Changing My Blog to Jekyll: How I Did It

For those who want to make a Jekyll blog.

This is the second of two posts about redoing my blog. This one is mainly for other people who’d like to make a Jekyll blog and are interested in how I did some of the things I did. If you’re migrating from Blogger you’ll find it especially relevant.

This year I finished a long project: moving my entire twelve-year-long Blogger blog over to Jekyll. Probably not a lot of people, especially programmers, have stuck with Blogger as long as I did. I thought it was kinda charming, until I didn’t. But if you’re doing this with a Blogger blog of any kind—or if you’ve just seen some of the stuff I’ve got going on and think it’s kinda neat—here’s how I got all the functionality of Blogger that I cared about with the excellent duo of Jekyll and GitHub.

Step 1: Get my old posts.

Blogger gives you a button to get a copy of everything you’ve ever written to it, under Settings > Other > Import & Back Up > Back up Content. It’s all there in one big XML dump.

Step 2: Translate to Jekyllese (YAML + Markdown).
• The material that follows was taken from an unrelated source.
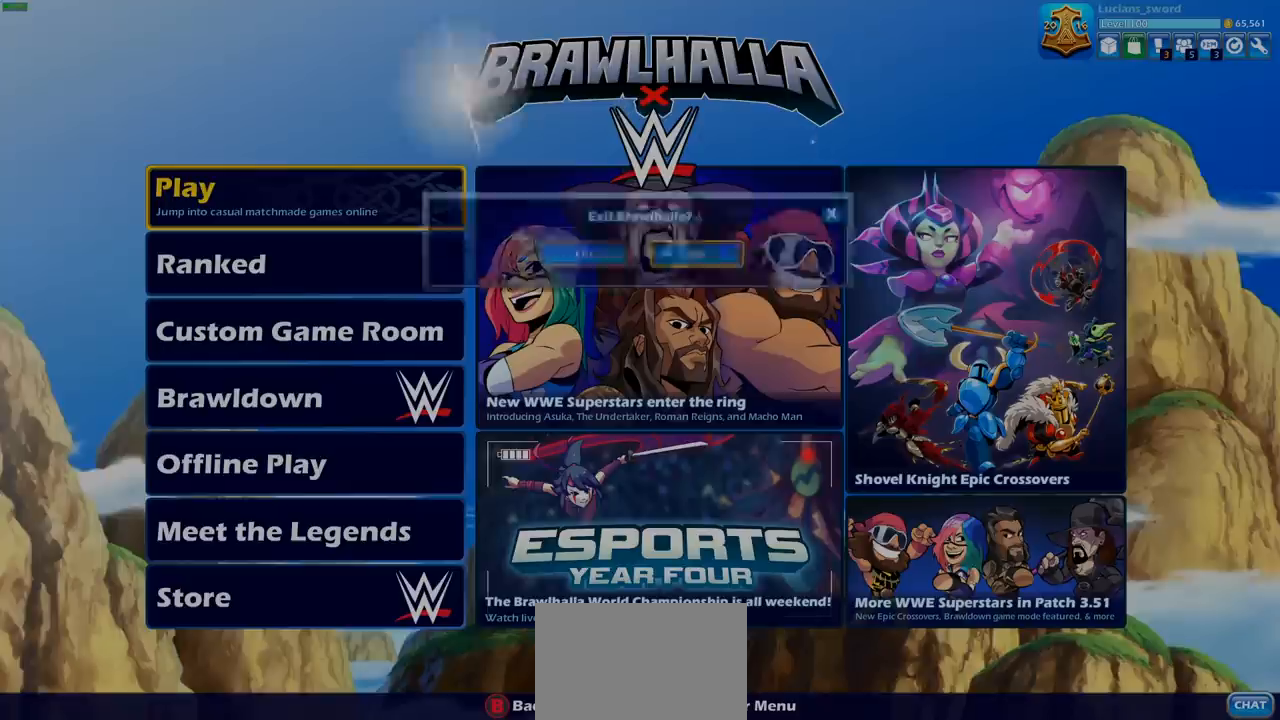
{"buttons": ["CIRCLE"], "left_stick": "center", "right_stick": "center", "events": [[17, "CIRCLE", "up"], [467, "CIRCLE", "down"]]}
While I was researching how to do this, I discovered A.J. O’Neal’s blogger2jekyll. It looked quite promising, but apparently something in the middle of my massive (8MB) XML file made it choke, and I could never get it to go past the first hundred posts or so out of over 300.

I’d just recently been doing some WordPress work, so my solution was to set up a localhost with a basic WordPress installation on it, and use it as a middleman. Blogger sucks and WordPress is popular, so I figured a Blogger-to-WordPress migrator would be a well-used and well-refined bit of code. And indeed, there’s a plugin named Blogger Importer, made by wordpressdotorg itself. It worked beautifully.

Then I installed another plugin, Wordpress to Jekyll Exporter, which also worked a treat. Except it didn’t export any comments. More on that later.

Step 3: Clean up, clean up.

I opened up my brand-new .md files and found that I had, here, a very bad combination. On the one hand I had Blogger’s terrible awful formatting. For all of Blogger’s history, for example, it has used <div>s for paragraphs, not <p>s. The “p” stands for “paragraph”!! It insists on wrapping every post in a pointless <div>. Most styles are inline. The WYSIWYG editor peppers extra opening and closing tags everywhere. Its formatting of images is some table-based stuff that may have made perfect sense in the early ’00s but that developers now find horrifying. It’s also changed in subtle ways over the years. On the other hand, I had my idiosyncratic insistence that paragraphs should be indented, not spaced out from each other, compounded with how I didn’t know or care at all about W3C standards.

The WordPress-to-Jekyll exporter seems to have tried its best to make it all Markdown, but it was ugly in those files. So I spent a long time clearing out the crap and getting them down to bare Markdown. It took a long time, but it felt good.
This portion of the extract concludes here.